Publish Date : 02-May-2016

FedEx Corporation FedEx Acquisition B.V. (the Offeror) and TNT Express N.V. (TNT Express) jointly announce that on April 29, 2016, they obtained the unconditional approval of the Ministry of Commerce Peoples Republic of China (MOFCOM) in connection with the Offer.

With the approval of MOFCOM, the Offer Condition with respect to Competition Clearances has now been fulfilled. Shareholders are reminded that in accordance with the dispensation (ontheffing) granted by the AFM and the joint press release dated 8 January 2016, the Acceptance Period shall end at 17:40 hours CEST (11:40 hours New York time) on 13 May 2016 (the Acceptance Closing Time).

I want to thank the team members who collaborated with regulatory authorities around the world to help us reach this important acquisition milestone, said David Bronczek, President and CEO, FedEx Express. As we work towards closing the acquisition, we look forward to welcoming TNT Express team members to the FedEx family of companies as we expand our portfolio of solutions and connect even more people and possibilities.

With this final regulatory approval, we are one step closer to making the vision of combining the complementary networks of FedEx and TNT Express a reality, said Tex Gunning, Chief Executive Officer, TNT Express. This intended acquisition will bring value for our customers, shareholders and employees.

Acceptance by holders of Ordinary Shares
Shareholders who hold their Ordinary Shares through an Admitted Institution must make their acceptance known via their custodian, bank or stockbroker prior to 17:40 hours CEST, on 13 May 2016. Custodians, banks or stockbrokers may set an earlier deadline for communication by Shareholders in order to permit the custodian, bank or stockbroker to communicate acceptances to ING Bank N.V. (the Settlement Agent) in a timely manner.

Admitted Institutions may tender Ordinary Shares for acceptance only to the Settlement Agent and only in writing. In submitting the acceptance, the Admitted Institutions are required to declare that (i) they have the Tendered Shares in their administration, (ii) each Shareholder who accepts the Offer irrevocably represents and warrants that the Tendered Shares are being tendered in compliance with the restrictions as set out in Section 2 (Restrictions) and Section 3 (Important Information) of the Offer Document and the securities and other applicable laws and/or regulations of the jurisdiction(s) to which such Shareholder is subject, and no registration, approval or filing with any regulatory authority of such jurisdiction is required in connection with the Tendered Shares, and (iii) they undertake to transfer (leveren) these Tendered Shares to the Offeror prior to or on the Settlement Date, provided the Offeror declares the Offer unconditional (gestand wordt gedaan).

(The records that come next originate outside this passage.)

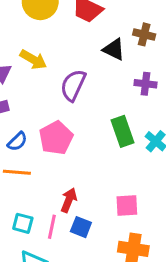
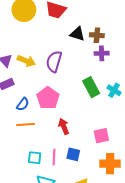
brown cross: (144, 34) -> (97, 35), moved
yellow arrow: (33, 60) -> (26, 61), moved
red arrow: (69, 200) -> (64, 126), moved, turned -35

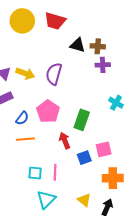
green rectangle: (91, 87) -> (82, 120), moved, turned 48
blue square: (73, 154) -> (84, 158), moved, turned -32

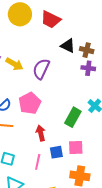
green rectangle: (82, 120) -> (73, 117), moved
pink line: (55, 172) -> (38, 162), moved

Acceptance by holders of Ordinary Shares individually recorded in TNT Express shareholders register
Holders of Shares individually recorded in TNT Express shareholders register (Registered Holders) wishing to accept the Offer in respect of such Shares must deliver a completed and signed acceptance form to the Settlement Agent in accordance with the terms and conditions of the Offer, no later than 17:40 hours, Amsterdam time (11:40 hours, New York time) on 13 May 2016. The acceptance forms are available upon request from the Settlement Agent. The acceptance form will also serve as a deed of transfer (akte van levering) with respect to the Shares referenced therein.

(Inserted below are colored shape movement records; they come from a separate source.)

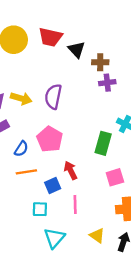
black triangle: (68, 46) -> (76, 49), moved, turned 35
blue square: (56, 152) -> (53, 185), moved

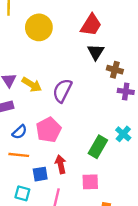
red trapezoid: (50, 37) -> (91, 25), moved, turned -85
purple cross: (107, 83) -> (126, 91), moved
pink square: (115, 177) -> (90, 182), moved

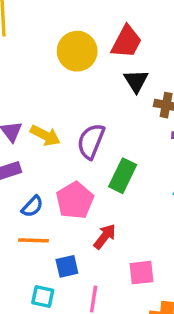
yellow circle: (39, 27) -> (77, 51), moved
green rectangle: (98, 147) -> (123, 176), moved
red arrow: (61, 164) -> (105, 236), moved, turned 54

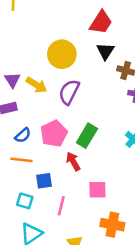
yellow circle: (77, 51) -> (62, 54), moved
green rectangle: (123, 176) -> (87, 136), moved
red arrow: (105, 236) -> (73, 161), turned -72

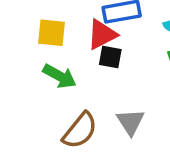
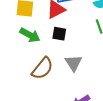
black square: (110, 57) -> (59, 34), moved

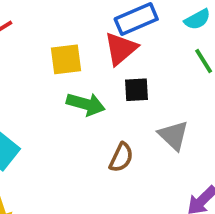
brown semicircle: (42, 68) -> (121, 157), size x0.7

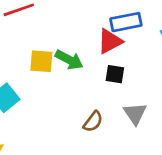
yellow square: (66, 59) -> (41, 61), moved
green arrow: (86, 104) -> (69, 60), moved

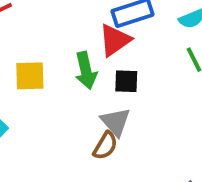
green arrow: (69, 60) -> (86, 71), moved, turned 56
gray triangle: (135, 114) -> (116, 122), moved

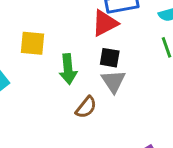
green arrow: (86, 71) -> (68, 69), moved
gray triangle: (116, 122) -> (113, 81), moved

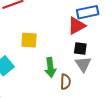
green arrow: (68, 69) -> (50, 67), moved
brown semicircle: (86, 107) -> (65, 82), turned -35

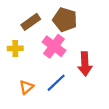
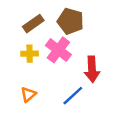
yellow cross: (15, 48) -> (30, 54), moved
blue line: (56, 83) -> (73, 96), moved

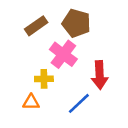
yellow cross: (30, 54) -> (44, 79), moved
orange triangle: (28, 94) -> (31, 102), turned 42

Acceptance by holders of American Depositary Shares
Holders of ADSs in registered form, either in ADR form or in uncertificated form through the Direct Registration System (a system administered by the DTC pursuant to which Citibank, N.A., the depositary for the ADSs (the U.S. Depositary), may register the ownership of uncertificated ADSs in its books), may accept the Offer and tender ADSs to Citibank, N.A. (the ADS Tender Agent) by delivering to the ADS Tender Agent a properly completed and duly executed ADS Letter of Transmittal, with any applicable signature guarantees from an Eligible Institution, together with the ADRs representing the ADSs specified on the face of the ADS Letter of Transmittal, if applicable, prior to the Acceptance Closing Time. The ADS Letters of Transmittal and other associated forms are available upon request from the ADS Tender Agent. ADS Letters of Transmittal properly completed and duly executed, together with the corresponding ADRs, if applicable, should only be sent to the ADS Tender Agent and should not be sent to the Offeror, the U.S. Depositary or the Settlement Agent. ADS Letters of Transmittal properly completed and duly executed, together with the corresponding ADRs, if applicable, must be received by the ADS Tender Agent prior to the Acceptance Closing Time.

The method of delivery of ADS Letters of Transmittal and, if applicable, ADRs, and all other required documents, is at the ADS holders option and risk, and the delivery will be deemed made only when actually received by the ADS Tender Agent. If delivery is by mail, registered mail with return receipt requested, properly insured, is recommended. In all cases, an ADS holder should allow sufficient time to ensure timely delivery. No acknowledgement of receipt of documents will be given by or on behalf of the Offeror or the ADS Tender Agent.